Lui le sorrise a distanza mettendosi in posizione, sicuro di sè e calmo, nonostante non combattesse da un bel po’.
Fu Lyanna la prima ad attaccare, con un gran sorriso a modellarle i bei tratti del volto giovane ed energico.
Sferrò un attacco che venne abilmente parato dal principe, che le diede fin da subito del filo da torcere.
Positivamente sorpresa, Lyanna incespicò sui suoi piedi e si spostò da davanti il viso la lunga cascata di capelli neri.
Comprese che no, il principe d’argento, a quanto pareva, non aveva perso affatto la sua eccezionale tecnica.
Come si aspettava, Arthur poteva anche avere un modo di combattere imbattibile e impenetrabile, ma Rhaegar dalla sua aveva l’impressionante velocità, la flessibilità e la precisione.
- I movimenti del polso devono essere più fluidi – le disse lui a distanza, tra un colpo e l’altro. – La spada è un prolungamento del braccio, sentilo tuo e muovilo come muoveresti una mano. Avanti, sì continua così. Sposta il piede più dietro quando attacchi frontalmente...

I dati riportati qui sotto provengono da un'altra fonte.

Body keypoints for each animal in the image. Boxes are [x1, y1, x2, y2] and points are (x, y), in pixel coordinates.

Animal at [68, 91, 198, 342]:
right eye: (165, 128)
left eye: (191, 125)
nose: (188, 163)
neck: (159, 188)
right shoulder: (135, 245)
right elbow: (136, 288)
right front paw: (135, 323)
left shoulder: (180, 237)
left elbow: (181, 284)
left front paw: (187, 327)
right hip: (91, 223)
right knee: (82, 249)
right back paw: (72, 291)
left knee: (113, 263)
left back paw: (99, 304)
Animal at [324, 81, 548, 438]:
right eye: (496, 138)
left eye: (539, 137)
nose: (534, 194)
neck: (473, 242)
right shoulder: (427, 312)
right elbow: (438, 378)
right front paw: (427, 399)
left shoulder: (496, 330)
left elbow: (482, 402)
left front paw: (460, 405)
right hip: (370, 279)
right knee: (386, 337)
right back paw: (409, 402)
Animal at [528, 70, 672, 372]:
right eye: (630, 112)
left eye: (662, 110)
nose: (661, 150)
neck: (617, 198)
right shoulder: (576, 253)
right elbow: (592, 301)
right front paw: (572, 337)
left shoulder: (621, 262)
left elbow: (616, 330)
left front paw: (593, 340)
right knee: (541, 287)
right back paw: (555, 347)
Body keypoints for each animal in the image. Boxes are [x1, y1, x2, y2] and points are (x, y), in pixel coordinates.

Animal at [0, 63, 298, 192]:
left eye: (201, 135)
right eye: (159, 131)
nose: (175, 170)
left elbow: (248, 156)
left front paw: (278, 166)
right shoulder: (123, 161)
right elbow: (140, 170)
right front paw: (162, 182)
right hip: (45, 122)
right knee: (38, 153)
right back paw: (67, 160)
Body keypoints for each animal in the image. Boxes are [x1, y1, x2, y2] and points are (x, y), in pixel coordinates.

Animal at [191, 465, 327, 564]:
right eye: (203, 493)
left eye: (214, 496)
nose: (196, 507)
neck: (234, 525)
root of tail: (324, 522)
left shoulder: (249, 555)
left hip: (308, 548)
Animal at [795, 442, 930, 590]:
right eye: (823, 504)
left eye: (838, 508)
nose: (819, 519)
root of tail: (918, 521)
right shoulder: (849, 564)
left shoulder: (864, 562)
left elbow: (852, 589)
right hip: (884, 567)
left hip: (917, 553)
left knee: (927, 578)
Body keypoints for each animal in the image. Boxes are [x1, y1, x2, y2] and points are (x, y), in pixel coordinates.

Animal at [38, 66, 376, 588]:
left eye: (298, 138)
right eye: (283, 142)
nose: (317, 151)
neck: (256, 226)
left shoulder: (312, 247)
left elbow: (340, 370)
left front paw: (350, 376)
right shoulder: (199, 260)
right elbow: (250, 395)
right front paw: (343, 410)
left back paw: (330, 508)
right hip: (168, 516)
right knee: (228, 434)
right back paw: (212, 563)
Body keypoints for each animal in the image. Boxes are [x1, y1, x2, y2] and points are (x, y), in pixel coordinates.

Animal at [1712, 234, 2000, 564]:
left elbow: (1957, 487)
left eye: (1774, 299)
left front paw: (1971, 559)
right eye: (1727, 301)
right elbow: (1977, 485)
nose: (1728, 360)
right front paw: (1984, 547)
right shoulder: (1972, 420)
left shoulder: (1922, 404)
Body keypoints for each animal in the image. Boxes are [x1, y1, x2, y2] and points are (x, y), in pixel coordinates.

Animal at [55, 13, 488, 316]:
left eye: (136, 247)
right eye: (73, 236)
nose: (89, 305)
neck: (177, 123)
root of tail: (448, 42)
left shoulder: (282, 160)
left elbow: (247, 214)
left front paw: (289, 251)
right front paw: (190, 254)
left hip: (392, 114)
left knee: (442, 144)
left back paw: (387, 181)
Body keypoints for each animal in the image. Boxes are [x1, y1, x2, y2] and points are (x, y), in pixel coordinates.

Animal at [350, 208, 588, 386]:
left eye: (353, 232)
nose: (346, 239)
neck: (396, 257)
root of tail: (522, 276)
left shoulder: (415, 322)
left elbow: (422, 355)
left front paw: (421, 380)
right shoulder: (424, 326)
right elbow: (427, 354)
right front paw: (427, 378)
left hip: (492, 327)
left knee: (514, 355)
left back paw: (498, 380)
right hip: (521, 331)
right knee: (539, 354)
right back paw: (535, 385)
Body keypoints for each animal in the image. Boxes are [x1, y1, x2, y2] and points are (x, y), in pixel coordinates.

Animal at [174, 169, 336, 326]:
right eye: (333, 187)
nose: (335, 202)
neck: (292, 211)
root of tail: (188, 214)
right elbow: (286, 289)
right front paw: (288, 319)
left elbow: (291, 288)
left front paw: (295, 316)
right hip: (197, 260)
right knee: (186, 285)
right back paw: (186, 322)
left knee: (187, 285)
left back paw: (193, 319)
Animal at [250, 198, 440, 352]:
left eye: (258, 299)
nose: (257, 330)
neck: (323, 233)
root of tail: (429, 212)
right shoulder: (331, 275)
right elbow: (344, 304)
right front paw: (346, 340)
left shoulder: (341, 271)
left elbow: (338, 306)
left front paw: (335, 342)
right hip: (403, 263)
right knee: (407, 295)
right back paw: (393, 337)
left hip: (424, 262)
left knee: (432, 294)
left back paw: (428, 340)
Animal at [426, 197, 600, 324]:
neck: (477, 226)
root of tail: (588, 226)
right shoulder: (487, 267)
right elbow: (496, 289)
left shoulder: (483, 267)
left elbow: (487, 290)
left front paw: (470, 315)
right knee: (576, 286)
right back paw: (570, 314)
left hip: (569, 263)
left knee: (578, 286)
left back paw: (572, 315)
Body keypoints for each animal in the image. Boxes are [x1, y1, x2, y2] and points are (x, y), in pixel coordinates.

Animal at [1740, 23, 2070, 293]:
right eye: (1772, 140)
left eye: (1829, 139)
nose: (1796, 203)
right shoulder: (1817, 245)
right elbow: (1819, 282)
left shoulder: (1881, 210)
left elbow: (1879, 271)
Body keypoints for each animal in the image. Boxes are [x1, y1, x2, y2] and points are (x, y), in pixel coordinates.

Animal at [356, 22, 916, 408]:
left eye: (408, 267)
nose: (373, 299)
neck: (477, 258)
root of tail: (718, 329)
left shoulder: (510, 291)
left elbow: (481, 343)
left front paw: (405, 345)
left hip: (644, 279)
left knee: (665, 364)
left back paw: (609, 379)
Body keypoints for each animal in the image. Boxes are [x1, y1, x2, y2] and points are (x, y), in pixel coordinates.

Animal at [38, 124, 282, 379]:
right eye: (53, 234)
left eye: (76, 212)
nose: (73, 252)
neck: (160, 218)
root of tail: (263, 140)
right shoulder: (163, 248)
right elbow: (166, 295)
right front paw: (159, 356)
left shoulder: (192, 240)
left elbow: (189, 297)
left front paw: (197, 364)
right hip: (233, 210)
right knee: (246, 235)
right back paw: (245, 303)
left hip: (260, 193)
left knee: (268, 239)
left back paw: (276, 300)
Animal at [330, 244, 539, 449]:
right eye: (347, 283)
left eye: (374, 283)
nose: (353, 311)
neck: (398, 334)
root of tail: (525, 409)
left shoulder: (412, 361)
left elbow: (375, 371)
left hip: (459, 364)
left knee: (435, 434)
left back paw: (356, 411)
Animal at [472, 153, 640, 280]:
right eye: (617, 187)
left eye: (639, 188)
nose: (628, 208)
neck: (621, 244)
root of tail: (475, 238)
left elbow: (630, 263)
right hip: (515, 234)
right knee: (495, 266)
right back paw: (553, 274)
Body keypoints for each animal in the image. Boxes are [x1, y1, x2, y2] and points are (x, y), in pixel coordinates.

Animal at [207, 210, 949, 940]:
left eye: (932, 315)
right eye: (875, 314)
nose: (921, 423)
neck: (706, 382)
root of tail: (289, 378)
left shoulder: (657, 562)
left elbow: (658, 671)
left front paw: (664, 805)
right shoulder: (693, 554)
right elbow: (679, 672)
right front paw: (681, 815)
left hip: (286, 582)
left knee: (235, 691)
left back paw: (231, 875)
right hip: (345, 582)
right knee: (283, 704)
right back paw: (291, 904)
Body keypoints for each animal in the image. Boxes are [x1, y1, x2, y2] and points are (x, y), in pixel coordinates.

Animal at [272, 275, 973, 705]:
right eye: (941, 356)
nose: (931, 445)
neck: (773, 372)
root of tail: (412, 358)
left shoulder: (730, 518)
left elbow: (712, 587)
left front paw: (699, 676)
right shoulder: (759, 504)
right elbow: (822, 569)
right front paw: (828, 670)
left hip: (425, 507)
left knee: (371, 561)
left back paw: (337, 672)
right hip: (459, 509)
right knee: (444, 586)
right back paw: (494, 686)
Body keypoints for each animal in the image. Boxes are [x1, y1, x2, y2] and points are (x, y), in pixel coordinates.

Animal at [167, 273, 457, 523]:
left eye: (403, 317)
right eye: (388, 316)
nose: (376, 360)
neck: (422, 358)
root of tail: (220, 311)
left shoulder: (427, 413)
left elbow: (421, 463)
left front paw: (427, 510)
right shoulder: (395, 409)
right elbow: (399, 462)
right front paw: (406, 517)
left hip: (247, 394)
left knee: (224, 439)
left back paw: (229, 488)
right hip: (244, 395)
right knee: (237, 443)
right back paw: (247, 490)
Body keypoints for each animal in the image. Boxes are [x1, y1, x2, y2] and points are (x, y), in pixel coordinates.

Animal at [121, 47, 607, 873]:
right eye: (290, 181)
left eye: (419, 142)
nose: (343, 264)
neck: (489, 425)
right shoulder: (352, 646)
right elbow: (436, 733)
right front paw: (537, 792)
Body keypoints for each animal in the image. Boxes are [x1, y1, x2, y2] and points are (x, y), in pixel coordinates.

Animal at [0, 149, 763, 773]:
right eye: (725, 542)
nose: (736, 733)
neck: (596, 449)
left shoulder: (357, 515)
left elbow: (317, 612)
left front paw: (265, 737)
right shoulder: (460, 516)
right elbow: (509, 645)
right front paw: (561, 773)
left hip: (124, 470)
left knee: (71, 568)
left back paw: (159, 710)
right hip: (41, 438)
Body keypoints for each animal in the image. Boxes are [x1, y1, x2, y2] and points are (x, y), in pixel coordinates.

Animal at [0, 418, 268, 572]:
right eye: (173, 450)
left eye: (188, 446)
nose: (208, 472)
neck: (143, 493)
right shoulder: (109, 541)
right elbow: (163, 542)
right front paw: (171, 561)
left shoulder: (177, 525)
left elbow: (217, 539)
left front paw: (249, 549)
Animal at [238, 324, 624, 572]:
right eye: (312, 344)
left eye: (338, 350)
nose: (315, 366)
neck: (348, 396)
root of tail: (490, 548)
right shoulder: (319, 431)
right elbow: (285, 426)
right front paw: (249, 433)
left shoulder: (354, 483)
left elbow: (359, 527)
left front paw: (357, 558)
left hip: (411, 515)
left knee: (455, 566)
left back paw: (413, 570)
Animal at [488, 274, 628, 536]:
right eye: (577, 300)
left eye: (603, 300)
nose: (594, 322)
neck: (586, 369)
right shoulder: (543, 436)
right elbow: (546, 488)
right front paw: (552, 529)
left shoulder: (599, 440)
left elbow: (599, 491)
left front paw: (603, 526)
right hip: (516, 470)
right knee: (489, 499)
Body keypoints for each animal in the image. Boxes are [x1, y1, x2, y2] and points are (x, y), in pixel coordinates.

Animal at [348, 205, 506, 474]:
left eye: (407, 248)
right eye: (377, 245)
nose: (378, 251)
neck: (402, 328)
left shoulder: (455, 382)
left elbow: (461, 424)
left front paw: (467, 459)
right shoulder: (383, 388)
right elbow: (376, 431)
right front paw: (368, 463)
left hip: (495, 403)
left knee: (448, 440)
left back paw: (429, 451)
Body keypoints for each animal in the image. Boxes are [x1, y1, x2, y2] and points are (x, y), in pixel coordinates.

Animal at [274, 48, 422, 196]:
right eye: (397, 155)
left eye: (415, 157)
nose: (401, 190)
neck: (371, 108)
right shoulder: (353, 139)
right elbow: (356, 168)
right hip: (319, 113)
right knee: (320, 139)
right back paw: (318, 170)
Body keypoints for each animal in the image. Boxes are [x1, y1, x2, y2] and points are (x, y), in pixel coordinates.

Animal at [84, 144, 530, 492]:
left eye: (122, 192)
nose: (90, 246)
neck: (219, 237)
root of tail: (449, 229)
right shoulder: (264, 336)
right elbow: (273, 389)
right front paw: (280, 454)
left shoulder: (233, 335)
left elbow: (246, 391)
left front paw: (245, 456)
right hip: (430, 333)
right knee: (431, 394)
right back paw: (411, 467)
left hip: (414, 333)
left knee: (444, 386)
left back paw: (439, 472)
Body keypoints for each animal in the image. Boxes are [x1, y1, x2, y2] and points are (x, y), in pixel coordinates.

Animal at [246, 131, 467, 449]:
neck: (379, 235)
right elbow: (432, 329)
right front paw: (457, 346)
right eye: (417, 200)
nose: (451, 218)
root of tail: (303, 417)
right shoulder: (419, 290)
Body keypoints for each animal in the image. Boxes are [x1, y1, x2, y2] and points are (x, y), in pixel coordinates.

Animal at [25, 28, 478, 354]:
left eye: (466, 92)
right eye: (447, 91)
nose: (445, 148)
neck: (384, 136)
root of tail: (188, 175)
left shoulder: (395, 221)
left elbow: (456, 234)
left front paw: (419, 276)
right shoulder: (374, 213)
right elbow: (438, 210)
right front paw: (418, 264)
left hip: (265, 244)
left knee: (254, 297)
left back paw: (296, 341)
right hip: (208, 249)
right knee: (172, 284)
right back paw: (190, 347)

Continuò a darle consigli.
Si misero in difficoltà a vicenda, ridendo e divertendosi.
Alla fine, vinse lui.
Ma non importò, perchè Lyanna promise che avrebbe avuto la sua rivincita. Magari tra tre giorni, o quattro, o quando ne avrebbe avuto voglia.
Ad ogni modo, avevano ancora del tempo a disposizione.
Non sapevano ancora quanto, ma ne avevano.
E i due erano intenzionati a non sprecarlo, per nulla al mondo.